The defendant filed a Motion to Dismiss 12 (b) in response to their motion we amended our complaint and cause of action. Does the federal judge allow the defendant to response to our amended petition and cause of action.
Patent Infringement Attorney
The description of the process is a bit confusing. However, I think the answer is yes based on the fact that when a party amends the complaint, the defendant is expected to answer the complaint as amended.
I'm not sure how this relates to the state court TRO, but if the case has been removed to federal court, you will need to go to the federal judge with a new motion for TRO or preliminary injunction. The removal to federal court has most likely rendered the state court TRO moot.
Yes, the defendant gets to respond to your amended pleading, and it may be yet another 12(b) motion to dismiss.
Like my colleague I'm unclear what your state TRO has to do with this federal action. Ou really need to lawyer to sort this out and keep your federal claim alive.

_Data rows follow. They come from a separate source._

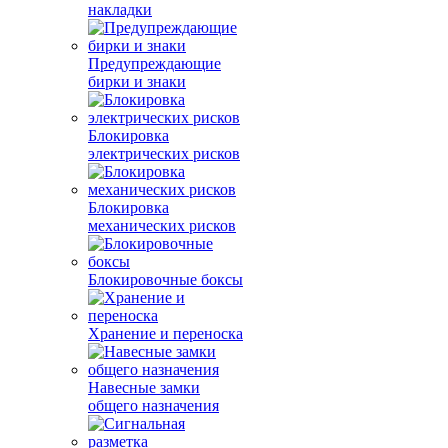
накладки
Предупреждающие
бирки и знаки
Блокировка
электрических рисков
Блокировка
механических рисков
Блокировочные боксы
Хранение и переноска
Навесные замки
общего назначения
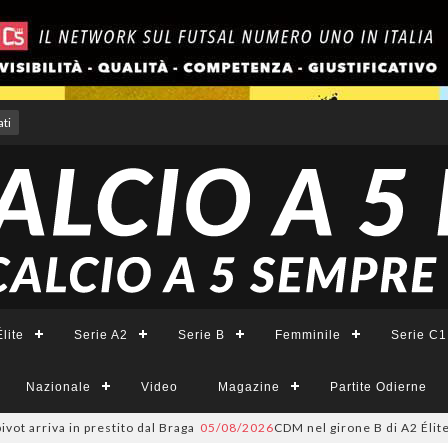
ti
lite
Serie A2
Serie B
Femminile
Serie C1
Nazionale
Video
Magazine
Partite Odierne
 arriva in prestito dal Braga
05/08/2026
CDM nel girone B di A2 Élite, F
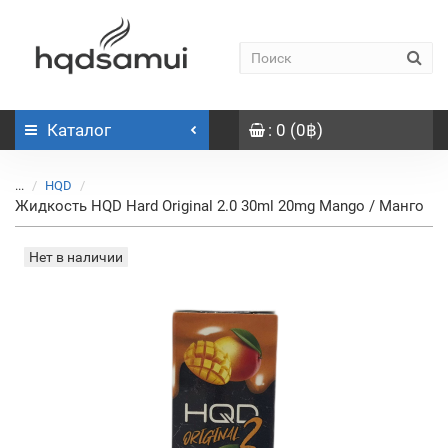
Каталог
: 0 (0฿)
...
HQD
Жидкость HQD Hard Original 2.0 30ml 20mg Mango / Манго
Нет в наличии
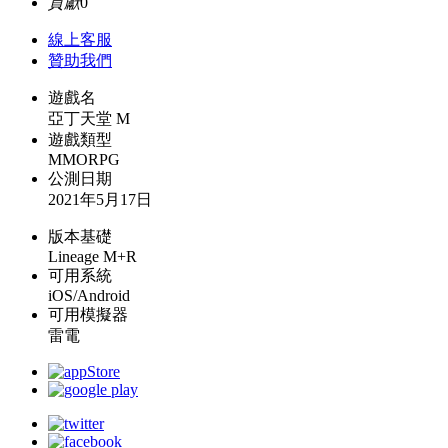
貢獻
0
線上
客服
贊助我們
遊戲名
亞丁天堂 M
遊戲類型
MMORPG
公測日期
2021年5月17日
版本基礎
Lineage M+R
可用系統
iOS/Android
可用模擬器
雷電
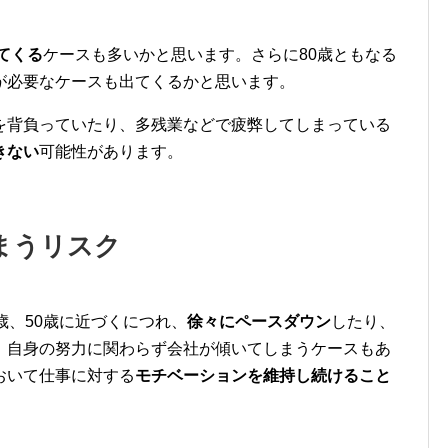
てくる
ケースも多いかと
思います。
さらに80歳ともなる
が必要
なケースも出てくるかと思います。
を背負っていたり、多残業などで疲弊してしまっている
きない
可能性があります。
まうリスク
歳、
50歳に近づくにつれ、
徐々にペースダウン
したり、
。
自身の努力に関わらず会社が傾いてしまうケースもあ
おいて仕事に対する
モチベーションを維持し続けること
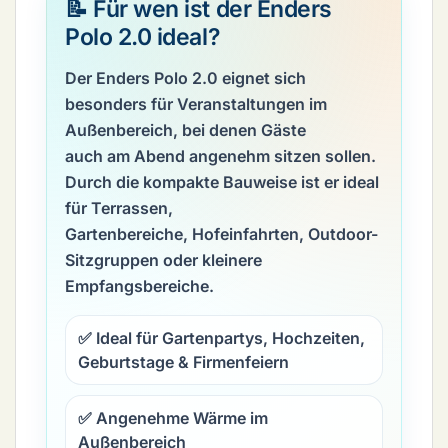
📝 Für wen ist der Enders
Polo 2.0 ideal?
Der Enders Polo 2.0 eignet sich
besonders für Veranstaltungen im
Außenbereich, bei denen Gäste
auch am Abend angenehm sitzen sollen.
Durch die kompakte Bauweise ist er ideal
für Terrassen,
Gartenbereiche, Hofeinfahrten, Outdoor-
Sitzgruppen oder kleinere
Empfangsbereiche.
✅ Ideal für Gartenpartys, Hochzeiten,
Geburtstage & Firmenfeiern
✅ Angenehme Wärme im
Außenbereich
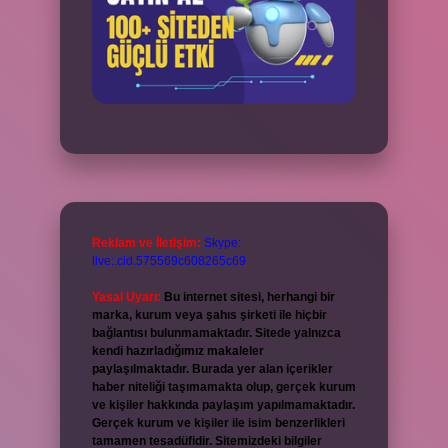
Reklam ve İletişim:
Skype:
live:.cid.575569c608265c69
Yasal Uyarı:
Bu internet sitesi, herhangi bir
marka, kurum veya şahıs şirketi ile hiçbir
bağlantısı bulunmamaktadır. Sitede yalnızca
kendi hazırladığımız makaleler
paylaşılmaktadır. Burada yer alan içerikler
haber niteliği taşımamakta olup, gerçek kurum
ve kişiler hakkında paylaşım yapılmamaktadır.
Gerçek kurum ve kişiler ile isim benzerlikleri
tamamen tesadüfidir. Sitemizdeki bilgiler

Avvo doesn't pay us for these responses, and I'm not your lawyer just because I answer this question or respond to any follow-up comments. If you want to hire me, please contact me. Otherwise, please don't expect a further response. We need an actual written agreement to form an attorney-client relationship. I'm only licensed in CA and you shouldn't rely on this answer, since each state has different laws, each situation is fact specific, and it's impossible to evaluate a legal problem without a comprehensive consultation and review of all the facts and documents at issue.
If there was an injunction in state court, it could be that the Anti-Injunction Act would prevent the Federal Court from taking any action. However, you have not provided enough detail to know your situation and what action is appropriate. If you are in Federal Court, you should get a lawyer. If you are in state court and you are seeking injunctive relief, you should have a lawyer for that as well.
This is general information and should not be construed as legal advice. Without knowing the specifics of your situation and engaging in an attorney-client relationship I am unable to provide specific direction.